DATA PROVIDED

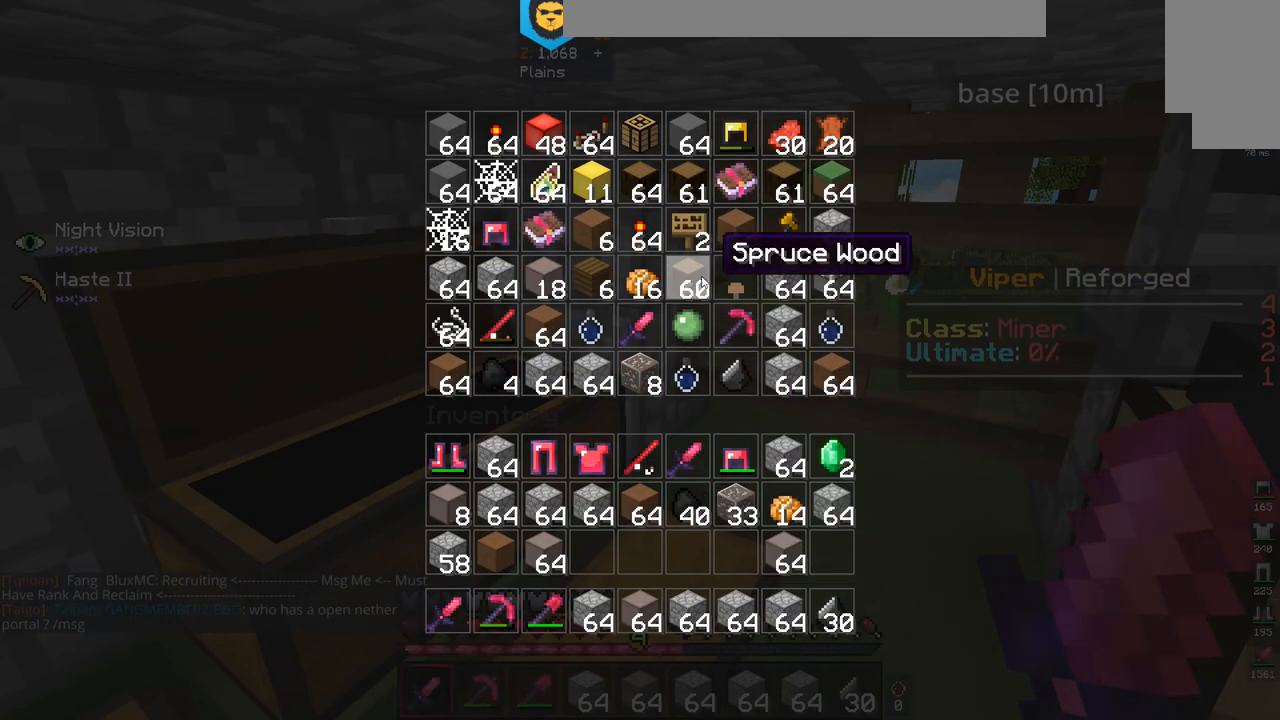
{"keys": [], "mouse": [], "events": []}
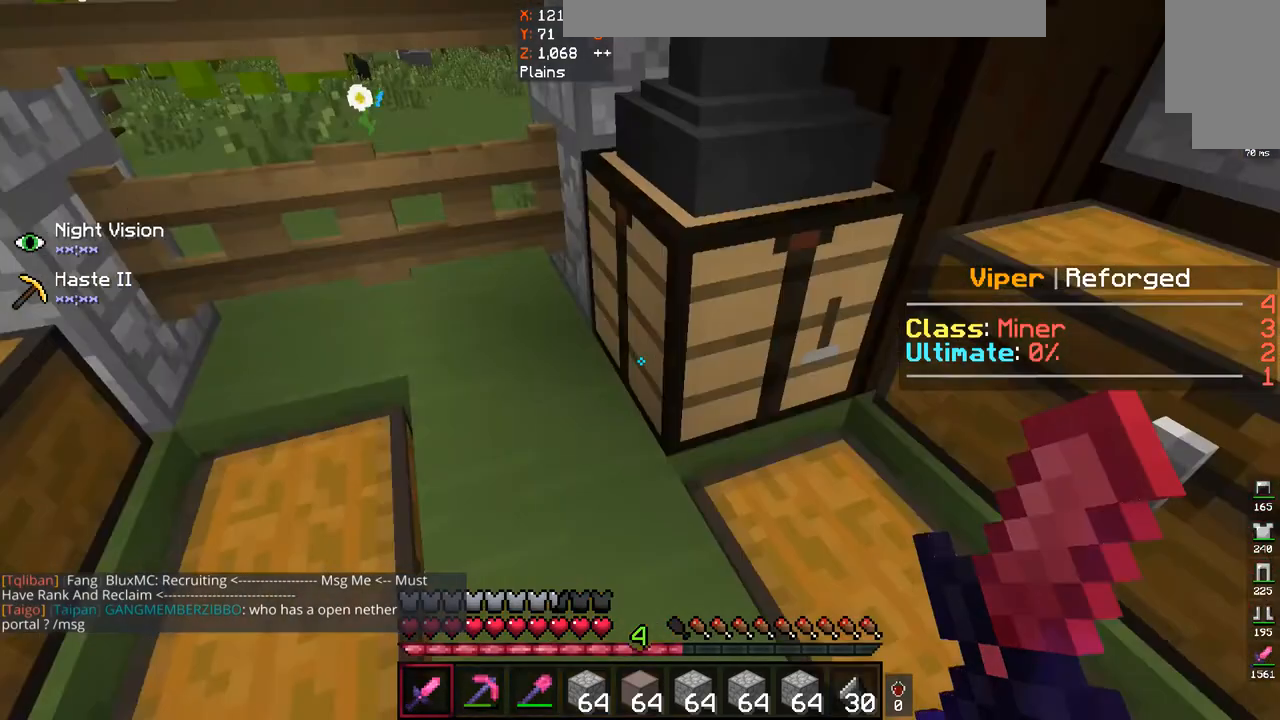
{"keys": [], "mouse": [], "events": [[100, "mouse_right", "down"], [200, "mouse_right", "up"]]}
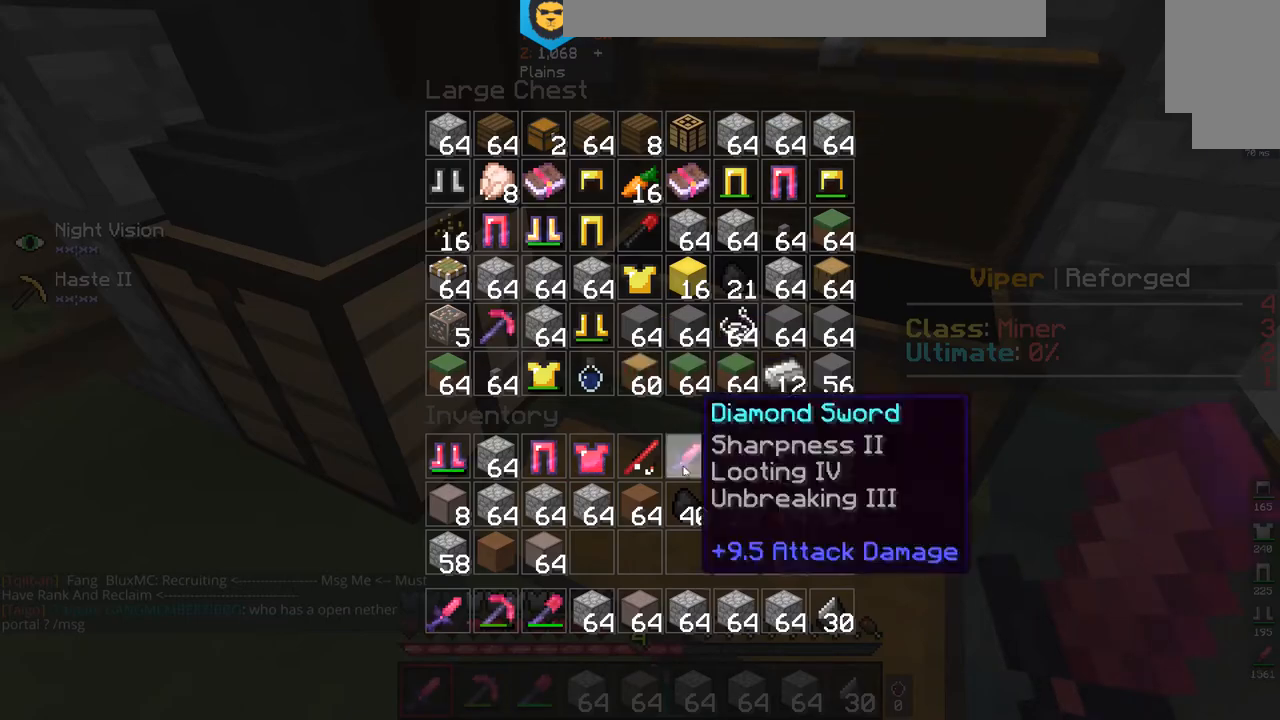
{"keys": [], "mouse": [], "events": []}
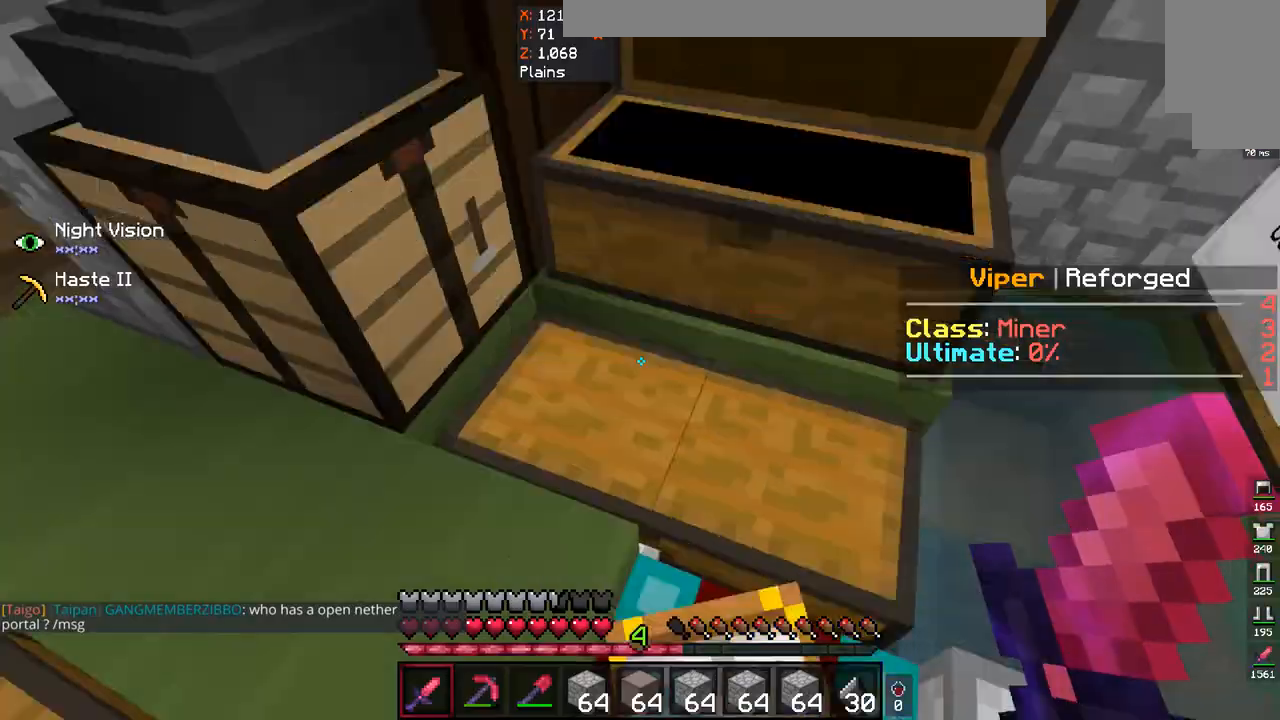
{"keys": [], "mouse": [], "events": [[100, "mouse_right", "down"], [200, "mouse_right", "up"]]}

WORK REQUEST
Would you please retype the material above exactly and leave out each picture?

TASK RESPONSE
{"keys": [], "mouse": [], "events": []}
{"keys": [], "mouse": [], "events": [[100, "mouse_right", "down"], [200, "mouse_right", "up"]]}
{"keys": [], "mouse": [], "events": []}
{"keys": [], "mouse": [], "events": [[100, "mouse_right", "down"], [200, "mouse_right", "up"]]}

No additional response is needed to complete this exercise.